First I better check the map to make sure I take the right turn off. OK I think I’m ready to go. Wait a minute, one more look at the map just to be sure. What was I thinking, maybe if I hold it this way I’ll remember? Well let’s just get going and figure out on the road.
Hmmm, this just somehow doesn’t look right. Better pull over and check the map again.
Finally on the right track to Wat Rong Khun or “The White Temple”. Even though people refer to it as a temple it’s not really that at all. More exhibit than temple, the artist who created and funded it’s completion, Chalermchai Kositpipat, believes the white temple is an offering to Lord Buddha and will ensure him an immortal life.
When you first enter the area where the main building or ubosot is located you are immediately confronted with the weakness of human desire, greed and temptation symbolized by hundreds of outreaching hands. Crossing the bridge over the small lake takes you to the gate of heaven where you are met by two creatures who decide the fate of the dead. Make it past there and the countless tourists with selfie sticks and you arrive at the ubosot made with fragments of glass in the style of a traditional Thai 3 tiered roof temple.
Photography is prohibited inside the main building which features murals with cultural icons like Michael Jackson, and fictitious characters including Freddy Kruger, Harry Potter and Hello Kitty. As well as scenes depicting nuclear war and terrorist attacks. If the intent is to highlight what’s wrong with the world the artist has made his point with this exhibit.
The gardens and surrounding grounds of Wat Rong Khun are filled with small white pagodas styled in the same theme. Allow yourself enough time to stroll through the many walkways but keep in mind they take a lunch break at the white temple and close off the site.
On May 5, 2014 an earthquake struck the northern province of Chiang Rai damaging the white temple. At the time Chalermchai Kositpipat figuring the temple complex was too damaged to be safe again vowed to demolish it and not rebuild. After a May 7th safety inspection deemed that all buildings were safe and structurally unharmed Kositpipat said he would restore the temple and continue his life work.
A structure you won’t miss within the Wat Rong Khun complex is the gold building where you’ll find the restrooms and other services.

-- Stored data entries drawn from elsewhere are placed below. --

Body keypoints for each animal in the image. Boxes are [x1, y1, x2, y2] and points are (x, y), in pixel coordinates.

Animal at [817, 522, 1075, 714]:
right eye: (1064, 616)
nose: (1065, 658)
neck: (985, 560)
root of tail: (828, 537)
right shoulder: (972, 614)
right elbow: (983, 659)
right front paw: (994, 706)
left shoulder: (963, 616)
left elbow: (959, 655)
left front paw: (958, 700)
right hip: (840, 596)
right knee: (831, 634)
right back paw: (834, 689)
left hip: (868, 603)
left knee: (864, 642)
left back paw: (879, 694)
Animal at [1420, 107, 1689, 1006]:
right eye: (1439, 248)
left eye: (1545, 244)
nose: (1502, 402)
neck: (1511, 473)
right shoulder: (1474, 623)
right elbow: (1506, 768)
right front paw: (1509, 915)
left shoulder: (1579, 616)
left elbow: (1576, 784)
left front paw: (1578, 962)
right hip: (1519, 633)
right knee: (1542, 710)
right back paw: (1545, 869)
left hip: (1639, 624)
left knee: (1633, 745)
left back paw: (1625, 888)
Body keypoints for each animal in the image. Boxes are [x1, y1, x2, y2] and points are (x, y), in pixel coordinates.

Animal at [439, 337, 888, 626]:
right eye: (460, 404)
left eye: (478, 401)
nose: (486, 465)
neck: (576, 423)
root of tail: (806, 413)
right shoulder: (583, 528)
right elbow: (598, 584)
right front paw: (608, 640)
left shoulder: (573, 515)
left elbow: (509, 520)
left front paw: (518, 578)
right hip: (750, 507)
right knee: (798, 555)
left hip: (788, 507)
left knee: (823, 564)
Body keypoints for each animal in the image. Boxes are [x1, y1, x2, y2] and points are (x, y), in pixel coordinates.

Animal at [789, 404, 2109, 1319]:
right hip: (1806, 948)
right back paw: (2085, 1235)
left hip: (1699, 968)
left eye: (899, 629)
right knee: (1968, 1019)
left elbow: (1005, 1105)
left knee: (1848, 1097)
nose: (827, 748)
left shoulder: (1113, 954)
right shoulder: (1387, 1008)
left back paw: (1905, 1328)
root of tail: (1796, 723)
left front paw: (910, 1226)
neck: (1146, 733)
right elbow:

Gold which is used to decorate many temples and stupas in Thailand in this case represents the body and symbolizes how people focus on money and worldly possessions.
While the gold building is a place to relieve and refresh yourself it’s also meant as a reminder to make merit and not focus on material things and instead to place focus on the mind, as represented by the white building.
I like Chiang Rai! The slow pace of the north and plenty of little cafes and a backpacker vibe Chiang Rai usually manages to squeeze an extra couple of days or more out of a traveller’s itinerary.
When the town clock tower, albeit a gold one becomes one of the main nightly attractions with it’s beautiful light display you know you’ve arrived in a charming place. A wonderful town market that opens early in the morning and carries on the rest of the day and night with ready made meals, snacks, and lots of fresh cut fruit is super convenient and super tasty!
You can also visit the night bazaar where there’s more food and nightly traditional entertainment.
Back out on the road I visited another Chiang Rai attraction, Baan Dam, Black House, nicknamed “The Black Temple”.
If you thought the white temple was over the top then be prepared to be truly shocked by some of the sites and exhibits of Baan Dam. Another museum or artistic vision created by national artist Thawan Duchanee this place is filled with everything from beautiful Northern Thai buildings and structures to animal skins, bones, and other eccentric items.
The first building at the entrance to the site is filled with all kinds of interesting features, and creatures!
This is Thawan Duchanee’s interpretation of Buddhism, perhaps the bones, skins and skulls representing the suffering the Buddha saw. The structure itself is very impressive with beams and high ceilings giving the impression of a temple, it’s anything but!
There are more than 40 buildings around the Baan Dam site which I actually found incredibly striking and even serene considering the amount of visitors during my time there.
Because Baan Dam is such an extensive site even in the busy mid afternoon you can find plenty of quiet spaces that are filled with these beautiful buildings truly allowing for contemplation and reflection of this artists’ expression and Buddhist beliefs.
It’s easy to first judge a place like Baan Dam as bizarre or strange but give yourself time to go through the buildings and enjoy the surroundings and you’ll fully capture the artists’ intention.
Whatever the message or meaning you take away from Baan Dam or Wat Rong Khun is, I believe these sites offer unique Thai artists expressions that are not only thought provoking but wonderfully inspirational in the heart of Northern Thailand.